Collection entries
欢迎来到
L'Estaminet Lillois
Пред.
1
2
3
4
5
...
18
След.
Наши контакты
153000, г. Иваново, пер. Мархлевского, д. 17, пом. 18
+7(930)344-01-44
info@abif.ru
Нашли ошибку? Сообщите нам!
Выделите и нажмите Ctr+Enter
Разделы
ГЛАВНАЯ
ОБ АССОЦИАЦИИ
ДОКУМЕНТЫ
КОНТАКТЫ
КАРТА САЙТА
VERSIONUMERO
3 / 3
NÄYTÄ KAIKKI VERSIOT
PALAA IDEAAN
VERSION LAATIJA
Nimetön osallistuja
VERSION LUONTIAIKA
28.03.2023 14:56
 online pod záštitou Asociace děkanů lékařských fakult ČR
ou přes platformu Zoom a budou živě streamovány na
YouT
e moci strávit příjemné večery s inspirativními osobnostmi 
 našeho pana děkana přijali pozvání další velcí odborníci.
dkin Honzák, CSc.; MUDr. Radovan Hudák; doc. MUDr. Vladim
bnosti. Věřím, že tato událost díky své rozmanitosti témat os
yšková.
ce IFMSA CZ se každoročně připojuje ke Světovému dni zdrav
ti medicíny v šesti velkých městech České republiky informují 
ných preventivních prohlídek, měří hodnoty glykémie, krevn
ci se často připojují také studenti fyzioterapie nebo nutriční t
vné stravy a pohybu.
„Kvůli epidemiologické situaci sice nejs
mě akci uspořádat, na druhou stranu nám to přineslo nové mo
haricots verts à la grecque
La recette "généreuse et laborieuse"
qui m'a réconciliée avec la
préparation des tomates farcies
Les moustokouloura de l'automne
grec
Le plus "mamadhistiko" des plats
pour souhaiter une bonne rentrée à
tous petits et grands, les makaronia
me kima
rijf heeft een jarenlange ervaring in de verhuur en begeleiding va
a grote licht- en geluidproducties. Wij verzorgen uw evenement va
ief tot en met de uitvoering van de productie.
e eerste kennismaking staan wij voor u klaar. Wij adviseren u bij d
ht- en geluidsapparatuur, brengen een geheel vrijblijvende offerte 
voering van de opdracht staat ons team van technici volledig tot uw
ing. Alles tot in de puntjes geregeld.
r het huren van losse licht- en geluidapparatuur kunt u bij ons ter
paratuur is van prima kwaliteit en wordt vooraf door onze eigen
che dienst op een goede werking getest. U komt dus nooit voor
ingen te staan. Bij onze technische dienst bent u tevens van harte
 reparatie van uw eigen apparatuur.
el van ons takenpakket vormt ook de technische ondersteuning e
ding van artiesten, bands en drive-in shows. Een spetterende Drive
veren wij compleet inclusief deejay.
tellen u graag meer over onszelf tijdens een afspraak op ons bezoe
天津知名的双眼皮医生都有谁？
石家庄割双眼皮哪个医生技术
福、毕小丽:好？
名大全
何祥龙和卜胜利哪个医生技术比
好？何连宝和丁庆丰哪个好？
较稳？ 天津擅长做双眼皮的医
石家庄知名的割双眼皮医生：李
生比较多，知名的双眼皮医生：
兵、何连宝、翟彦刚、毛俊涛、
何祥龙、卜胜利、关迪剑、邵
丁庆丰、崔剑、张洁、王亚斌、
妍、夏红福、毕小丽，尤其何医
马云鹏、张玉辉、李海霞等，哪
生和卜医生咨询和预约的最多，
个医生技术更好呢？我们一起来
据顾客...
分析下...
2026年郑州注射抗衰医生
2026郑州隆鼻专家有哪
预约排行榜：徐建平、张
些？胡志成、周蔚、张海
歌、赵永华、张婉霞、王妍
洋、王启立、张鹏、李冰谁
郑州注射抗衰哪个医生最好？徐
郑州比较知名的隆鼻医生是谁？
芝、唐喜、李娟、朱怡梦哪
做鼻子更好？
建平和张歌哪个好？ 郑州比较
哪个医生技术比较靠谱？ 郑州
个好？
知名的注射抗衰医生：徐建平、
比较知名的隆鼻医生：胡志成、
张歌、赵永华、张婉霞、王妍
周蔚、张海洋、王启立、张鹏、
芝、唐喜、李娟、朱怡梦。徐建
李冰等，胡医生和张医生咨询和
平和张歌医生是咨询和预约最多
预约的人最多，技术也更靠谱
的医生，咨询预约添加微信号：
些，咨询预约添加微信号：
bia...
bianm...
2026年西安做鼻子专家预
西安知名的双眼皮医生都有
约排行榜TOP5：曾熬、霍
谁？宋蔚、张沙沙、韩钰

WHAT THE TASK ASKS ::
Your task is to transcribe the line containing "石家庄知名的割双眼皮医生：李" and every line after it, through the last line of the data, exactly as written and with nothing more.

SOLUTION FOR THIS TASK ::
石家庄知名的割双眼皮医生：李
生比较多，知名的双眼皮医生：
兵、何连宝、翟彦刚、毛俊涛、
何祥龙、卜胜利、关迪剑、邵
丁庆丰、崔剑、张洁、王亚斌、
妍、夏红福、毕小丽，尤其何医
马云鹏、张玉辉、李海霞等，哪
生和卜医生咨询和预约的最多，
个医生技术更好呢？我们一起来
据顾客...
分析下...
2026年郑州注射抗衰医生
2026郑州隆鼻专家有哪
预约排行榜：徐建平、张
些？胡志成、周蔚、张海
歌、赵永华、张婉霞、王妍
洋、王启立、张鹏、李冰谁
郑州注射抗衰哪个医生最好？徐
郑州比较知名的隆鼻医生是谁？
芝、唐喜、李娟、朱怡梦哪
做鼻子更好？
建平和张歌哪个好？ 郑州比较
哪个医生技术比较靠谱？ 郑州
个好？
知名的注射抗衰医生：徐建平、
比较知名的隆鼻医生：胡志成、
张歌、赵永华、张婉霞、王妍
周蔚、张海洋、王启立、张鹏、
芝、唐喜、李娟、朱怡梦。徐建
李冰等，胡医生和张医生咨询和
平和张歌医生是咨询和预约最多
预约的人最多，技术也更靠谱
的医生，咨询预约添加微信号：
些，咨询预约添加微信号：
bia...
bianm...
2026年西安做鼻子专家预
西安知名的双眼皮医生都有
约排行榜TOP5：曾熬、霍
谁？宋蔚、张沙沙、韩钰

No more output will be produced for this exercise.